-- Opening Marker --

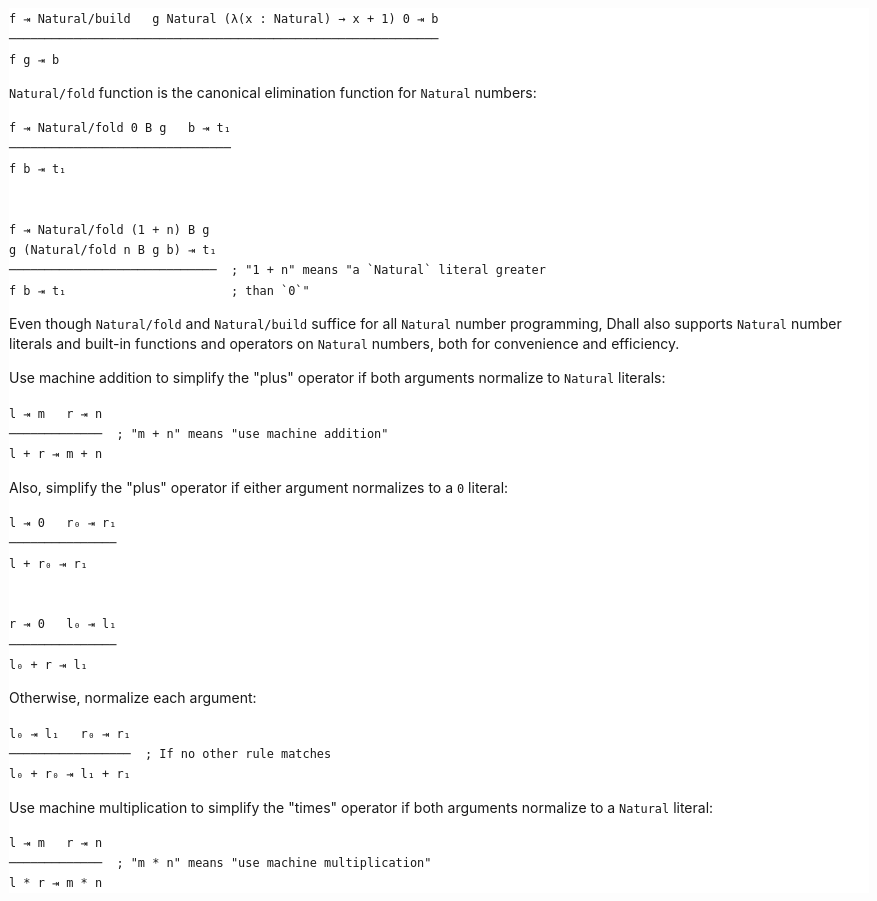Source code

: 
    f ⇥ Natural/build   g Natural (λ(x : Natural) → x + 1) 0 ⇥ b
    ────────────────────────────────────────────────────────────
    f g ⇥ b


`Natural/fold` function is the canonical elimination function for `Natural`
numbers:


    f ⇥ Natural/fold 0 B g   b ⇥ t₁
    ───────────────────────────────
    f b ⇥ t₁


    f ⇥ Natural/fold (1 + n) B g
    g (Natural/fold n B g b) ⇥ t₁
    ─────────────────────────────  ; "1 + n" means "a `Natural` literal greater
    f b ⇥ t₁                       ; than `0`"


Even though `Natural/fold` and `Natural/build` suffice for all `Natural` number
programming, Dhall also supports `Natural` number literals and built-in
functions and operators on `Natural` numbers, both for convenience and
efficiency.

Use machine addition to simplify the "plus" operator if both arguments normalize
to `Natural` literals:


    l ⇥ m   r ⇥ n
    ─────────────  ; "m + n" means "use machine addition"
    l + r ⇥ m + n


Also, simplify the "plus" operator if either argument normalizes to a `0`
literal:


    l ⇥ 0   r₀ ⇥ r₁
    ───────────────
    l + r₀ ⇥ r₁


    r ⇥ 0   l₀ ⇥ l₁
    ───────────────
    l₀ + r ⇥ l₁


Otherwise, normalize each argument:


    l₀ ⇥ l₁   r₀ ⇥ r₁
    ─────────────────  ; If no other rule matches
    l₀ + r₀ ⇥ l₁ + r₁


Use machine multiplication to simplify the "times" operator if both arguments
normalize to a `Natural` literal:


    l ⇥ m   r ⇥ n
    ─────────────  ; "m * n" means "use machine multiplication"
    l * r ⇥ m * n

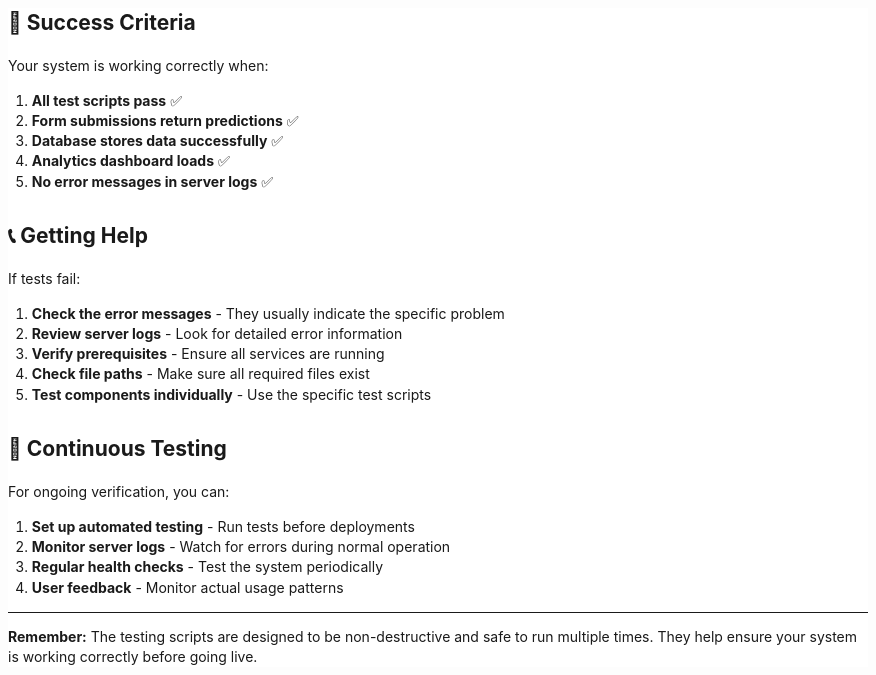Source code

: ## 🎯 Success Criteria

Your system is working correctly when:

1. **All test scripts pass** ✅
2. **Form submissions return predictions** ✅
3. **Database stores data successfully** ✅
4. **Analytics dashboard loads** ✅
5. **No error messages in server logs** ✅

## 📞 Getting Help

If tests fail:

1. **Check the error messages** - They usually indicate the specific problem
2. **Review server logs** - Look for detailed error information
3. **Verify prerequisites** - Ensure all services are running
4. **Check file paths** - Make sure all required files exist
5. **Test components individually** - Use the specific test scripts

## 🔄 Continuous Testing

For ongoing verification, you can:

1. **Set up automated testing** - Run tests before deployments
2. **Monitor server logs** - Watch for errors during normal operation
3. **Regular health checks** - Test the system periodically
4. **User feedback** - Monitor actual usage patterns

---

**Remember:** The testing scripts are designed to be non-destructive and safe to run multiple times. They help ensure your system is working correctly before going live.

-- Closing Marker --
-- Opening Marker --

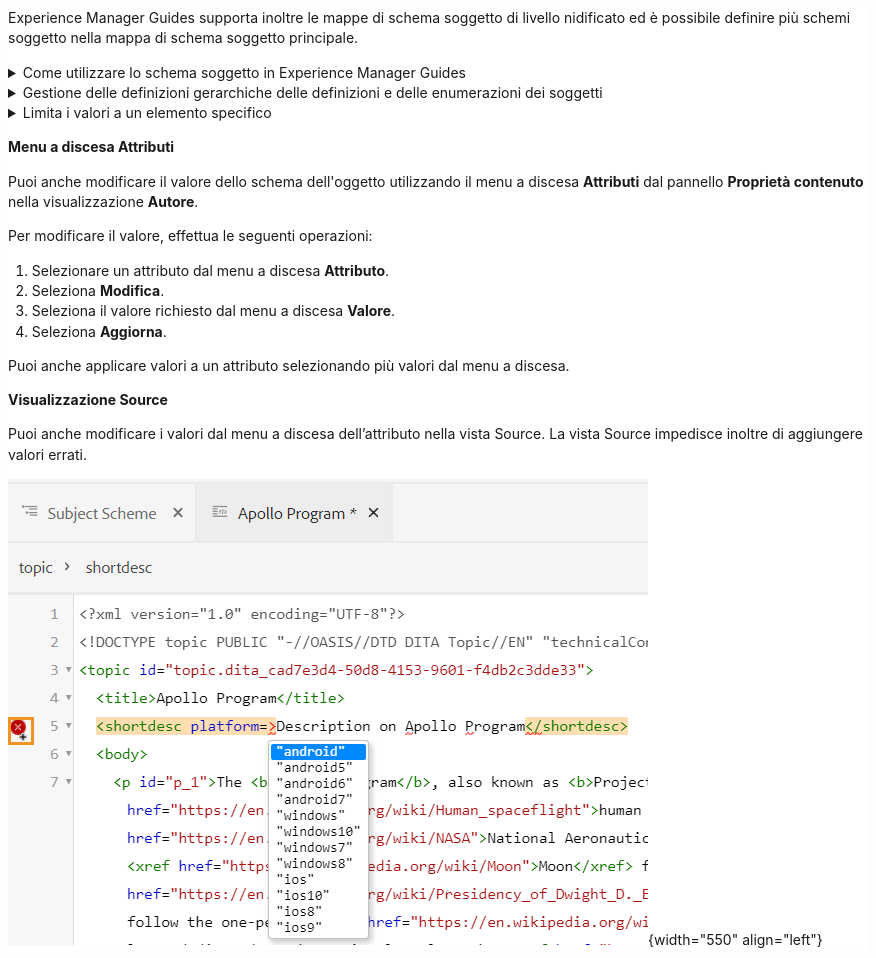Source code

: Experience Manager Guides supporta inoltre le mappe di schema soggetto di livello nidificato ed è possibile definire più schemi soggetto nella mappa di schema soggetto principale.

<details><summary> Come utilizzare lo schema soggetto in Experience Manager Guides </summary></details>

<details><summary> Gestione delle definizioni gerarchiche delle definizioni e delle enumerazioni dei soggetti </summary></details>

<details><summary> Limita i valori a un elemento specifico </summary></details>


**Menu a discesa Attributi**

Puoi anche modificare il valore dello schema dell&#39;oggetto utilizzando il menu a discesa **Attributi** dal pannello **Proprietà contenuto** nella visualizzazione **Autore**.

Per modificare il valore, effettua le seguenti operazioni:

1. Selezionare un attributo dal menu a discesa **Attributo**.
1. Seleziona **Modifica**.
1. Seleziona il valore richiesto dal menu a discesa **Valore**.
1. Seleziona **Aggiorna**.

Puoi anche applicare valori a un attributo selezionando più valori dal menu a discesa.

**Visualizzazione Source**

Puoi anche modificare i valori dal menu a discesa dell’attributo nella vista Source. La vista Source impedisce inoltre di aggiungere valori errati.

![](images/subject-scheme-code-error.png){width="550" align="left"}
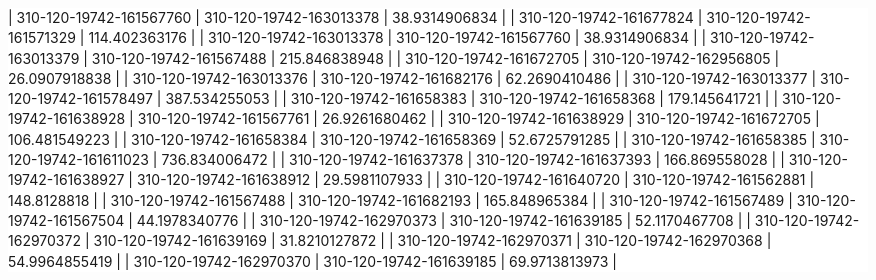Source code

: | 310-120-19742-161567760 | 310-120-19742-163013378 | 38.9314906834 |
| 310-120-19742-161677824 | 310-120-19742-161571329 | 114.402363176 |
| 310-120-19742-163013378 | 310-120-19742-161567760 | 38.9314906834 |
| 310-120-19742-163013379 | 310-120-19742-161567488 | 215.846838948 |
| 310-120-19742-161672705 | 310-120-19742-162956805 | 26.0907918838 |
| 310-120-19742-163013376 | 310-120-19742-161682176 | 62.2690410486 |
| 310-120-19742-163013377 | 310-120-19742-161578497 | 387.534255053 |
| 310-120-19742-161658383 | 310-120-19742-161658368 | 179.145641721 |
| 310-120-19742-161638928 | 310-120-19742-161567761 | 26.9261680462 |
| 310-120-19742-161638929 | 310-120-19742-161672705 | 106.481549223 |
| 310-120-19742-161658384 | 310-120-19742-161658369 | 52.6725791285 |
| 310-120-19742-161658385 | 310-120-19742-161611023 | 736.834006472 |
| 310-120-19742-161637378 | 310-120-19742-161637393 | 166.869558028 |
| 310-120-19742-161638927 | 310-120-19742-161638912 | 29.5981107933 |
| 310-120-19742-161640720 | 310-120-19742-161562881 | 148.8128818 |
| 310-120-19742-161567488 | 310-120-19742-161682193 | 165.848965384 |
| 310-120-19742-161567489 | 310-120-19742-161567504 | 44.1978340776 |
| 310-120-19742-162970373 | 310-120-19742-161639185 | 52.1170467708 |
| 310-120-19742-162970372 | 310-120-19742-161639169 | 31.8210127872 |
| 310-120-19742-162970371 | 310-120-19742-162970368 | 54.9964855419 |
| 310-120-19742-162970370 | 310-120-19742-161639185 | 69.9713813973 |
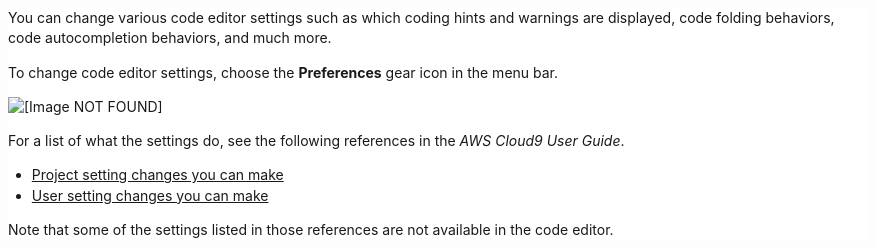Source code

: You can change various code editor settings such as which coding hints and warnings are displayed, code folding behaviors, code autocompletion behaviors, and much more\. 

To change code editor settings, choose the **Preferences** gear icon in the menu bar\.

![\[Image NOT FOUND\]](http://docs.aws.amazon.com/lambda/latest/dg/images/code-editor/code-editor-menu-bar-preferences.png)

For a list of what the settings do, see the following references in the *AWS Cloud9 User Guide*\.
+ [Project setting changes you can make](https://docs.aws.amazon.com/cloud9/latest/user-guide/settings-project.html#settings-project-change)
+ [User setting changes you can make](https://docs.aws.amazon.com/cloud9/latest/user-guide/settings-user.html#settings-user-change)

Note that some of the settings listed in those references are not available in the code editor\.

-- Closing Marker --
-- Opening Marker --

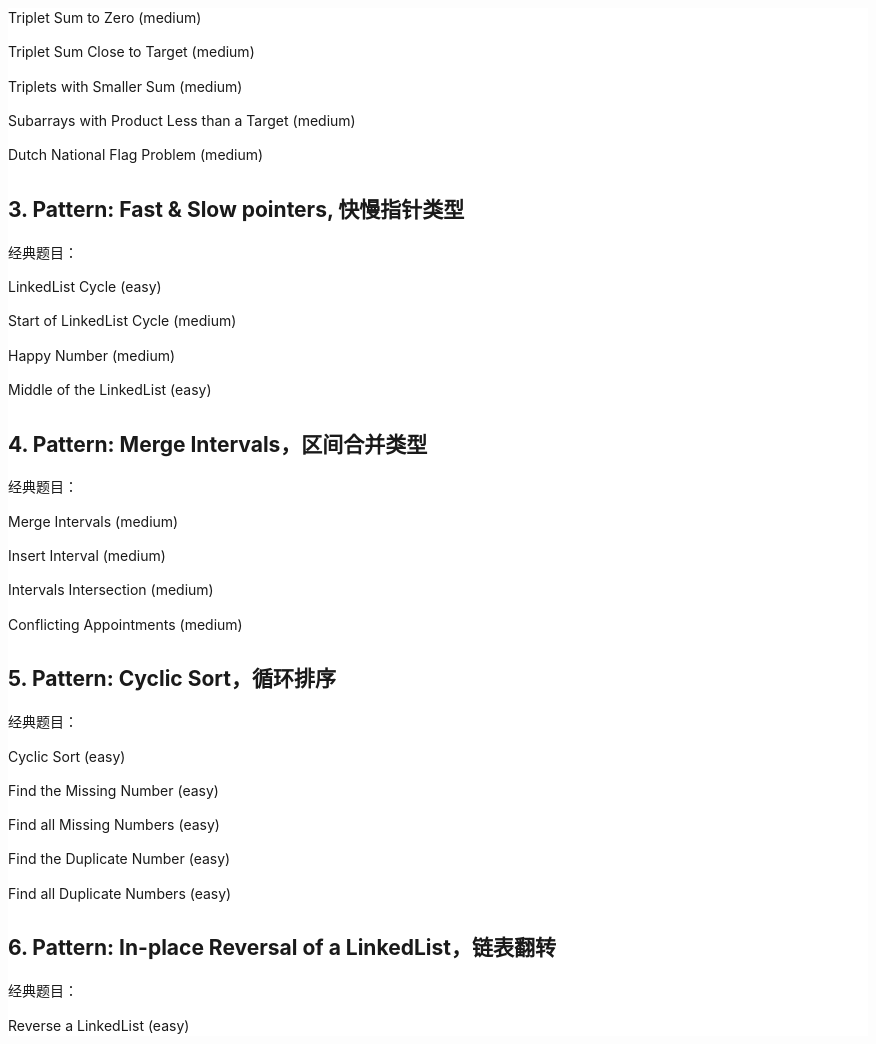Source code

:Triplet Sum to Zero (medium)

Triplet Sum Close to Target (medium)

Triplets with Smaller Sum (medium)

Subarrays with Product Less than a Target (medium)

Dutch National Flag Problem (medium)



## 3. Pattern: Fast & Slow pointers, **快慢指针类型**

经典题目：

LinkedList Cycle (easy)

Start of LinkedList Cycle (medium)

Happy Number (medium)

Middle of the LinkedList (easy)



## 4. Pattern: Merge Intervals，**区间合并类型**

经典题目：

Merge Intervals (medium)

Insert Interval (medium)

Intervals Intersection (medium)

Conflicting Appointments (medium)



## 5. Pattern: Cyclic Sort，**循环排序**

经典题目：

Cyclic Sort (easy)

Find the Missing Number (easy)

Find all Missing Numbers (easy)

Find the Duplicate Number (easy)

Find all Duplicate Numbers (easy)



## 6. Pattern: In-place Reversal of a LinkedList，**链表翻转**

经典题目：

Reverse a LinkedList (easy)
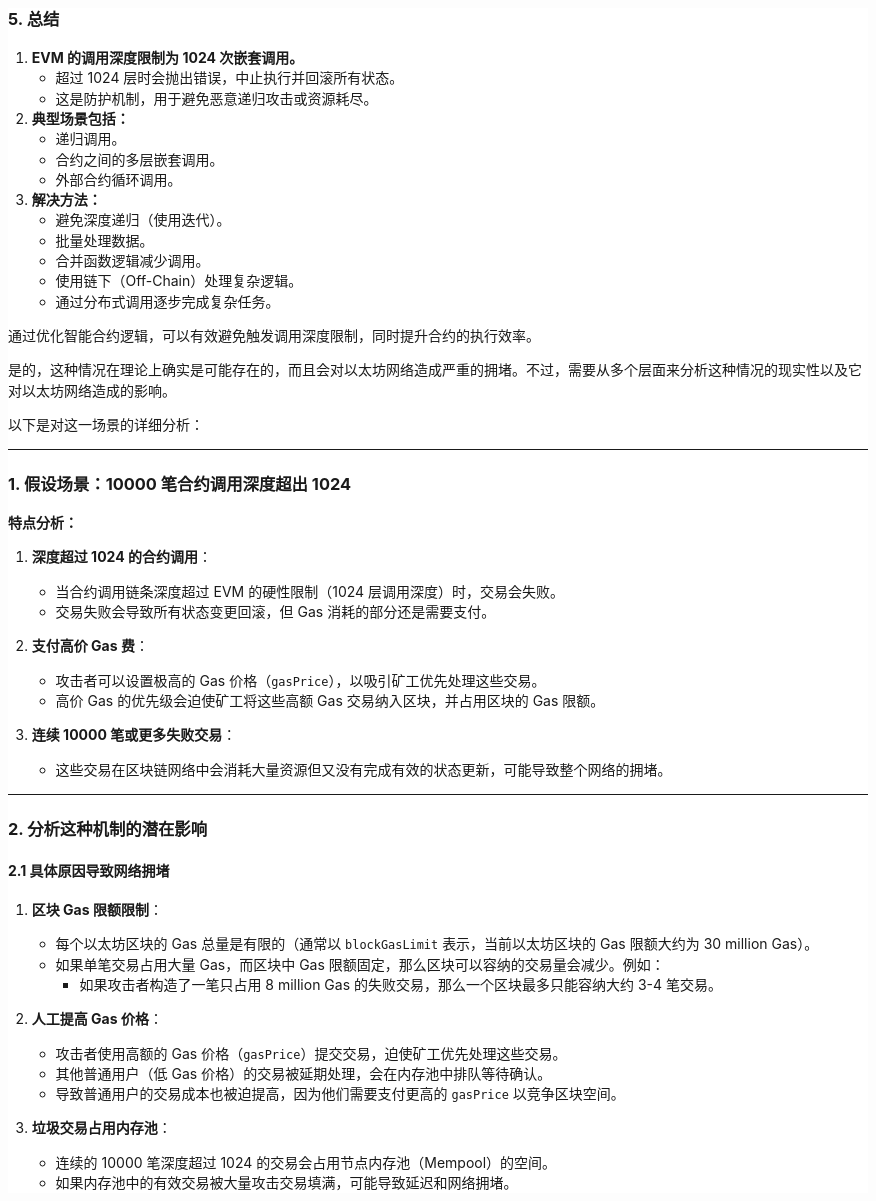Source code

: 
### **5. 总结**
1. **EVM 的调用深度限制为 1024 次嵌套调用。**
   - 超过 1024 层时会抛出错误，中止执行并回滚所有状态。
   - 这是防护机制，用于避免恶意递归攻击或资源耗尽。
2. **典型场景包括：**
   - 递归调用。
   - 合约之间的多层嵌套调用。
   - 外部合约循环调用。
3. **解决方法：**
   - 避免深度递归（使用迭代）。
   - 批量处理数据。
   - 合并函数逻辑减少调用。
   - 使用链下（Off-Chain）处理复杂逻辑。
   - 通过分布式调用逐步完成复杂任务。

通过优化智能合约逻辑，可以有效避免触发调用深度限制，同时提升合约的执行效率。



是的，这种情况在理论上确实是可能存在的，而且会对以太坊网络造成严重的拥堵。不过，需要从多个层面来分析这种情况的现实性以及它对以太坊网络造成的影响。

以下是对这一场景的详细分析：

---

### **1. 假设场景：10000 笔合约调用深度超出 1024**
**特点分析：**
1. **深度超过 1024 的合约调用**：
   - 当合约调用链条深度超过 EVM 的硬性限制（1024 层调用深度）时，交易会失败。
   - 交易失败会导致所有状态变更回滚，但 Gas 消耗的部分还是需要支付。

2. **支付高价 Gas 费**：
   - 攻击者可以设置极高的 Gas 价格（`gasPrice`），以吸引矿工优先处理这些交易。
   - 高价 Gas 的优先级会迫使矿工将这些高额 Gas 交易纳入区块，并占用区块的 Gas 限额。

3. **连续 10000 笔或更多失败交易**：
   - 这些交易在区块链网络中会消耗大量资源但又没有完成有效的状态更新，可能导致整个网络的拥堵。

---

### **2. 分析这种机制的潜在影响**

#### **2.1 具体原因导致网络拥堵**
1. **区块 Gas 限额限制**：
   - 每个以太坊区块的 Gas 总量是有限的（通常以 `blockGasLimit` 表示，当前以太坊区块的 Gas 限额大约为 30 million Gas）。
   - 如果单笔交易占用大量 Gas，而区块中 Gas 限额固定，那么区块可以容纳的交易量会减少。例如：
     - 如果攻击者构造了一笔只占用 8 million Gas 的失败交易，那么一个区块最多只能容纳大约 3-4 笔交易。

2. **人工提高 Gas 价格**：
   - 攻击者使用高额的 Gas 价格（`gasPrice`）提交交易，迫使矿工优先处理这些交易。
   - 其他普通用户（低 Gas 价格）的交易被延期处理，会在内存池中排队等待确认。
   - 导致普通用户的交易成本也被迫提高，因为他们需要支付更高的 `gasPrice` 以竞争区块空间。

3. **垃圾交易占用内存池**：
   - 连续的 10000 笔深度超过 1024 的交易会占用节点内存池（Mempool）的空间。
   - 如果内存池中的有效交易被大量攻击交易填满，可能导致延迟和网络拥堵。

-- Closing Marker --

→ INSTRUCTION
Starting with the line with "- 其他普通用户（低 Gas 价格）的交易被延期处理，会在内存池中排队等待确认。" above and going on through the line with "- 如果内存池中的有效交易被大量攻击交易填满，可能导致延迟和网络拥堵。", transcribe every line exactly, both ends included, and add nothing.

→ FINISHED EXERCISE
   - 其他普通用户（低 Gas 价格）的交易被延期处理，会在内存池中排队等待确认。
   - 导致普通用户的交易成本也被迫提高，因为他们需要支付更高的 `gasPrice` 以竞争区块空间。

3. **垃圾交易占用内存池**：
   - 连续的 10000 笔深度超过 1024 的交易会占用节点内存池（Mempool）的空间。
   - 如果内存池中的有效交易被大量攻击交易填满，可能导致延迟和网络拥堵。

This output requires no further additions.